------ Text section

10 Best Reposado Tequilas: Shopping and User Guide

ArteNOM Selección de 1414 Reposado is, without a doubt, our choice for the best reposado tequila. 

Made at a century-old distillery, using traditional methods mixed with modern technology, this reposado is truly one of the best tequilas around. It’s the perfect choice to sip or mix in your next cocktail.

Blanco tequilas are strong (and not always in a good way). Their flavors tend to overpower most mixers. Añejo (meaning “old,” or vintage) tequilas are expensive and meant to be enjoyed slowly.

What’s just right for tequila cocktails are the reposado, or rested, tequilas. These tequilas feature mellowed-out flavors that compliment your mixer, but also stand well on their own.

Aged in oak barrels from 2 months to one year, reposados have a more balanced blend of pepper alongside citrus and mellow, toasty vanilla.

It all means reposado tequilas are a must-have to slay it at your next cocktail party — whether your preferred mixed drink is a classic margarita, a paloma, or some other concoction devised by your favorite mixologist. Or, even better, a creation from your own bar laboratory at home.

But reposados aren’t just for mixing. With rich flavors, not unlike whiskey, many reposados offer a unique complexity and meaty richness. It sometimes seems a shame to hide this exceptional quality beneath fruit juice.

So whether you’re new to reposados, or a cocktail-mixing veteran looking for inspiration, check out our top picks for the best reposados on the market.

Sip them, mix them, and of course, don’t forget to enjoy them.

------------
------ Dataset records

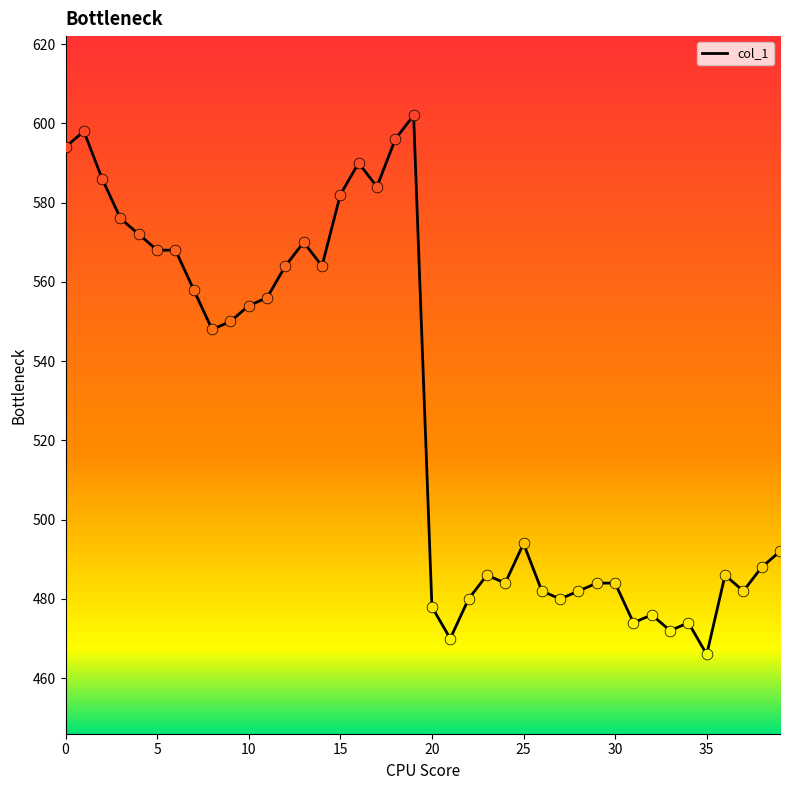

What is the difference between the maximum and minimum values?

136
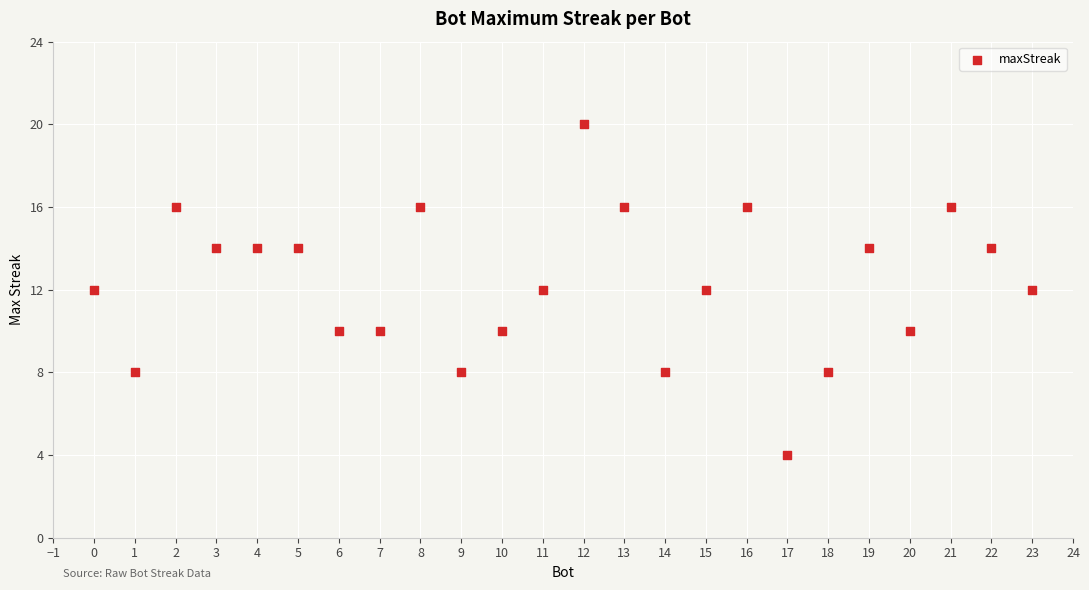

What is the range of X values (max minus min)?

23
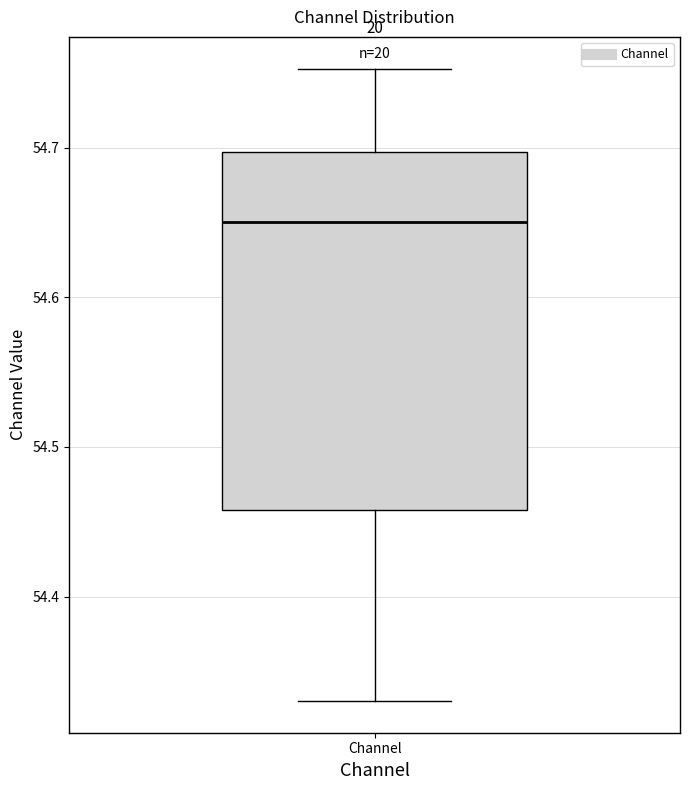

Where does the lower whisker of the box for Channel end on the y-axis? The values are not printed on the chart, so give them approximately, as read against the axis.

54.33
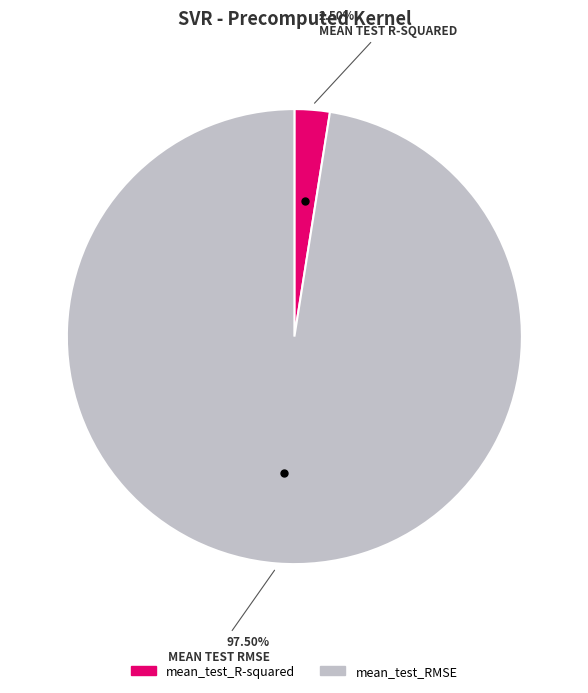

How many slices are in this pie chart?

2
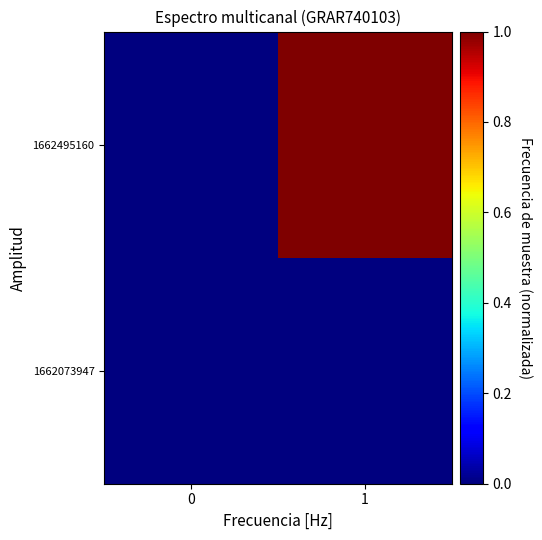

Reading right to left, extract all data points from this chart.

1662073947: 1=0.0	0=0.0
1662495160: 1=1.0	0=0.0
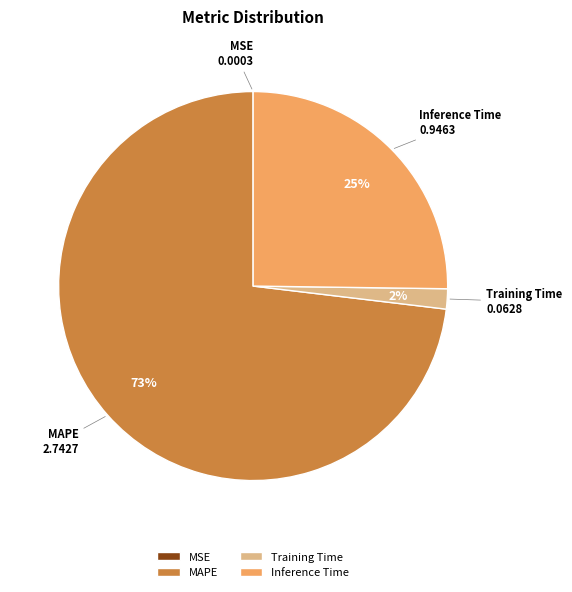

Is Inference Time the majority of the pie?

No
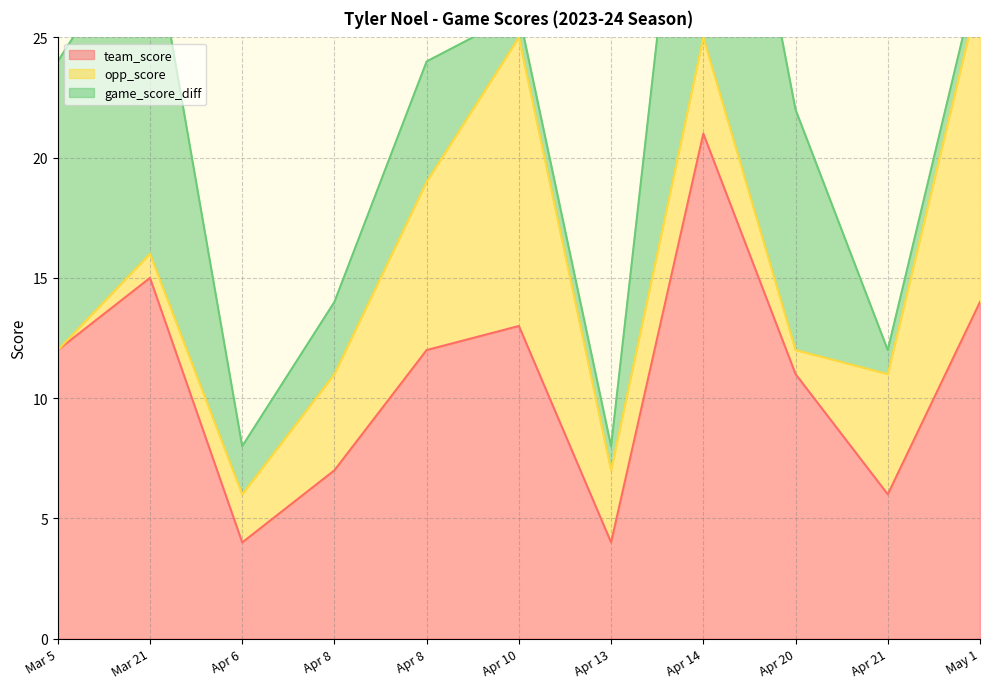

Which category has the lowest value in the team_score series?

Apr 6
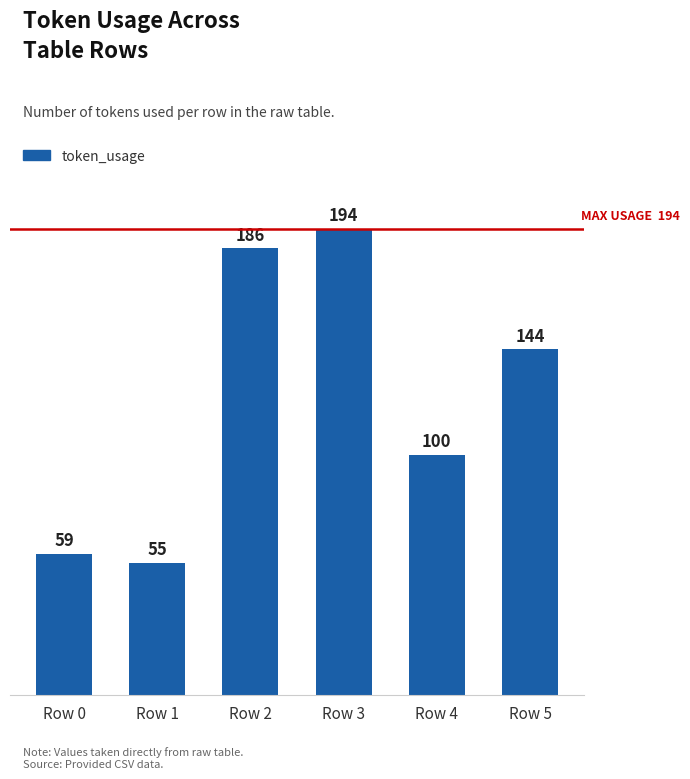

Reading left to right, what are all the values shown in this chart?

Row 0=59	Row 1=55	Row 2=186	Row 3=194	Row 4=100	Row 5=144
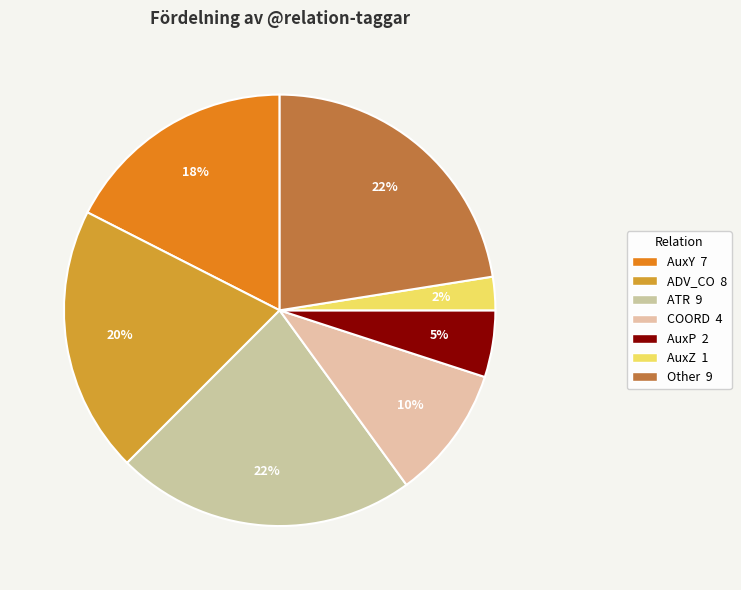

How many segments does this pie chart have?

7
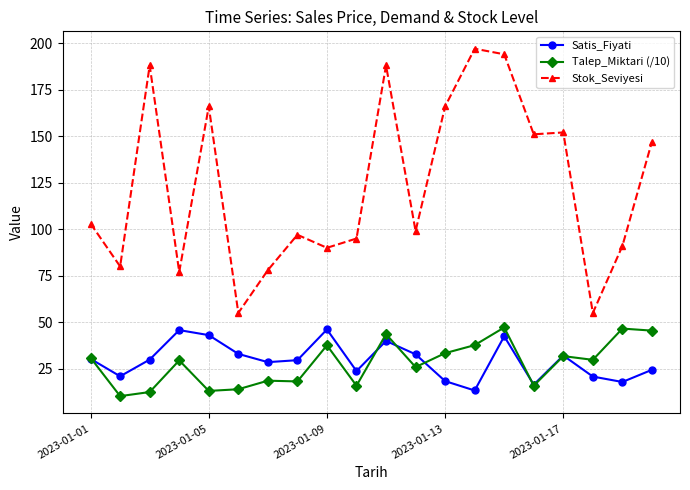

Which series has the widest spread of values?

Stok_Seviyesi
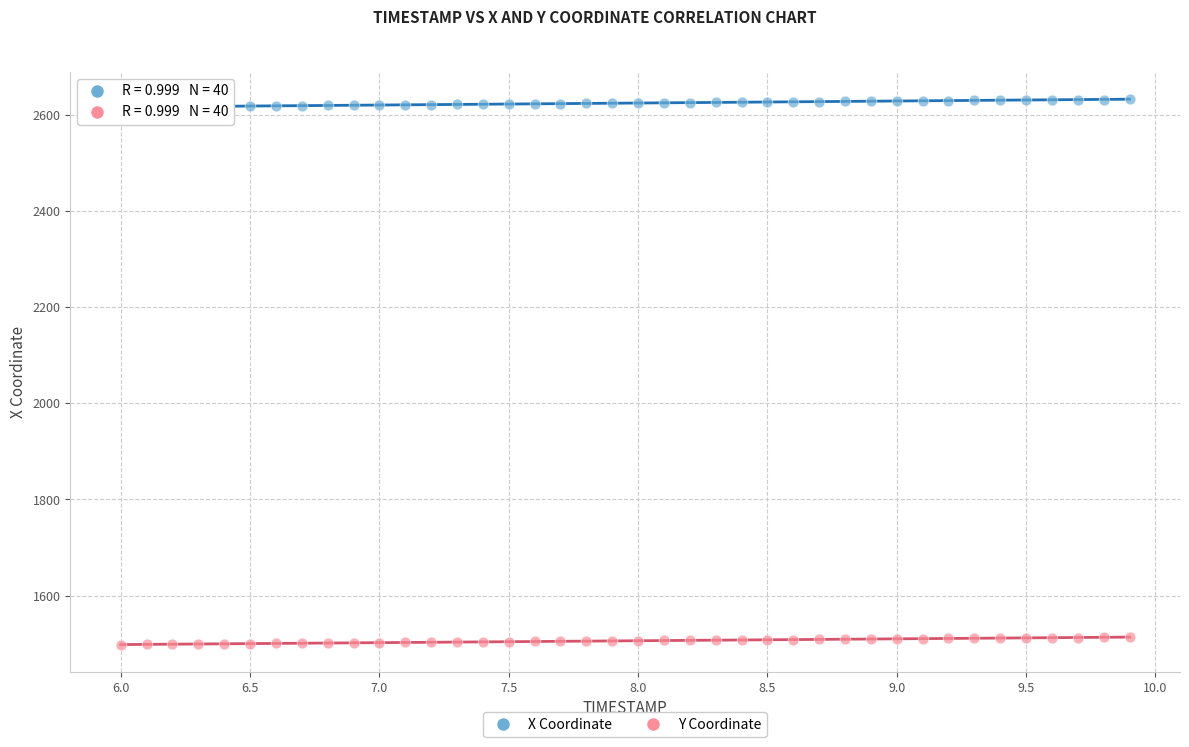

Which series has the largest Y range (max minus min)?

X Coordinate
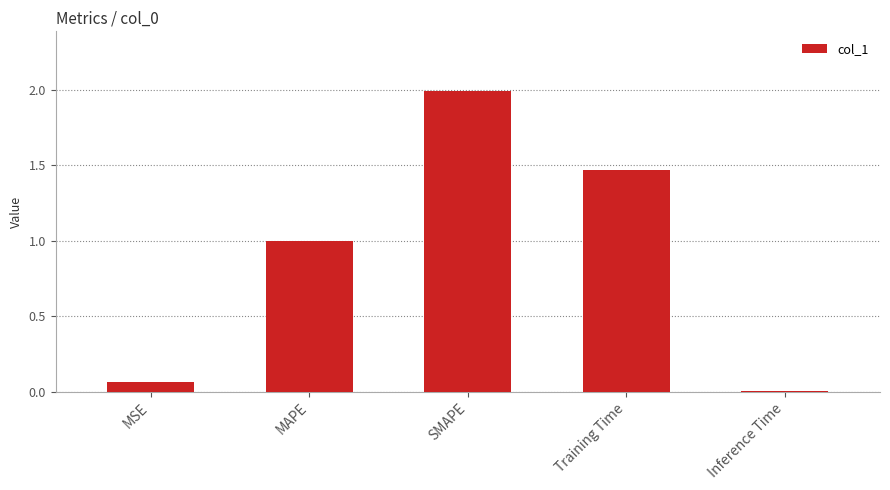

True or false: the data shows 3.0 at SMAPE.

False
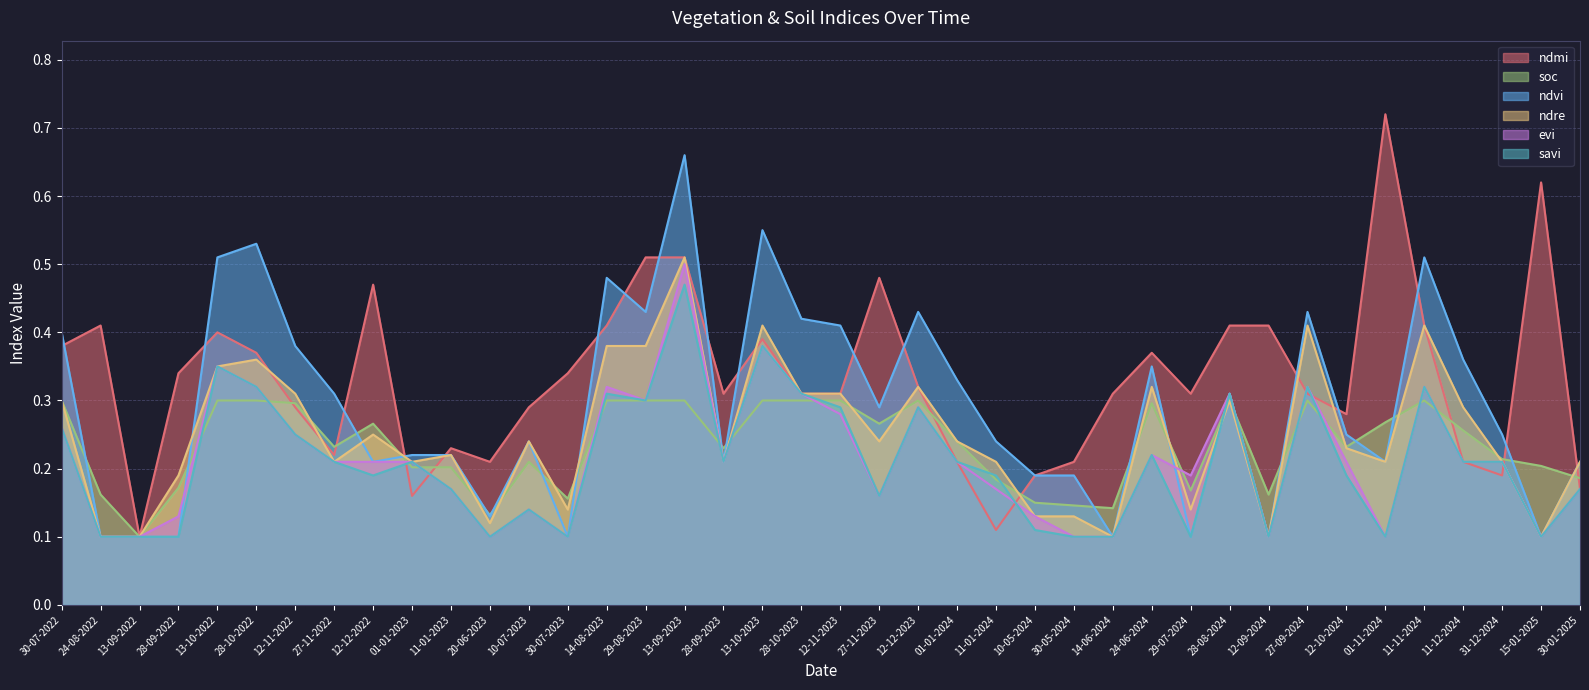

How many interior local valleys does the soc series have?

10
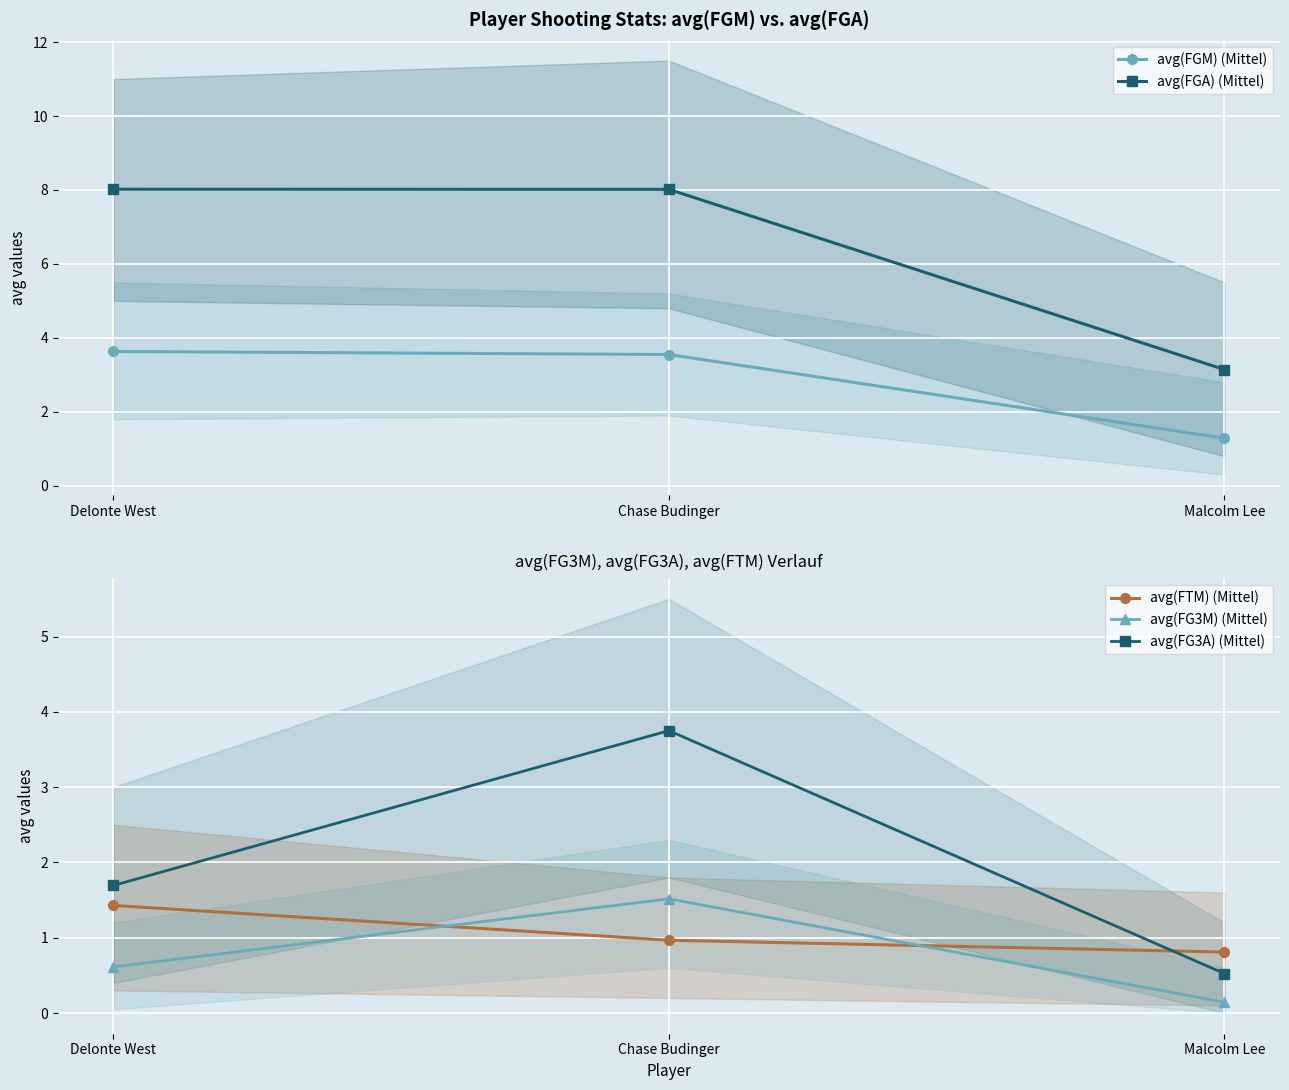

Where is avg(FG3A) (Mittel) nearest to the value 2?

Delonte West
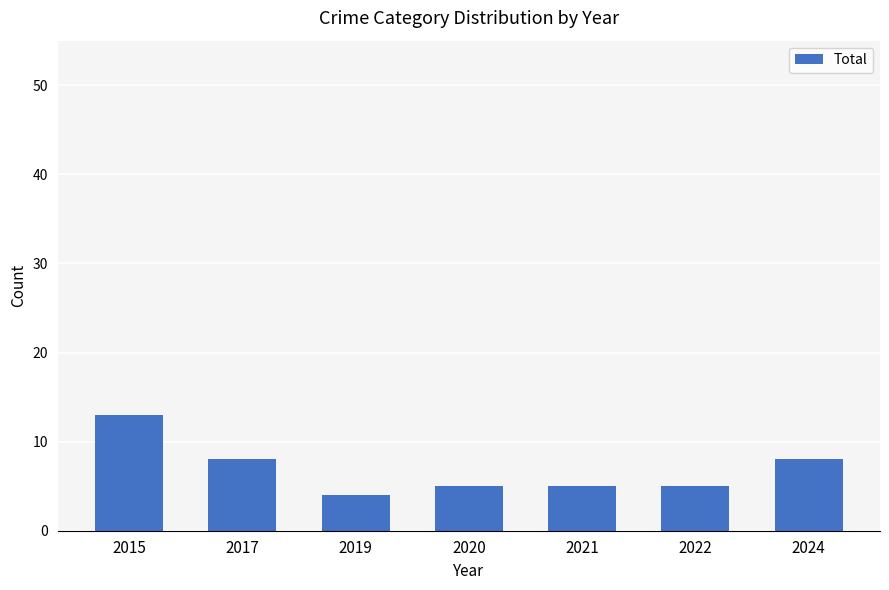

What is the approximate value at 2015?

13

------------

■ Required actions
1. Quote the passage of the tequila guide that starts with "Aged in oak barrels" and goes on through "laboratory at home.".
2. Print the entries starting with the line that contains "Where is avg(FG3A)" and going on through the end of the entries. Leave out the picture markers.
These entries are unrelated to the tequila guide.

■ Task-by-task answers
1.
Aged in oak barrels from 2 months to one year, reposados have a more balanced blend of pepper alongside citrus and mellow, toasty vanilla.

It all means reposado tequilas are a must-have to slay it at your next cocktail party — whether your preferred mixed drink is a classic margarita, a paloma, or some other concoction devised by your favorite mixologist. Or, even better, a creation from your own bar laboratory at home.

2.
Where is avg(FG3A) (Mittel) nearest to the value 2?

Delonte West

What is the approximate value at 2015?

13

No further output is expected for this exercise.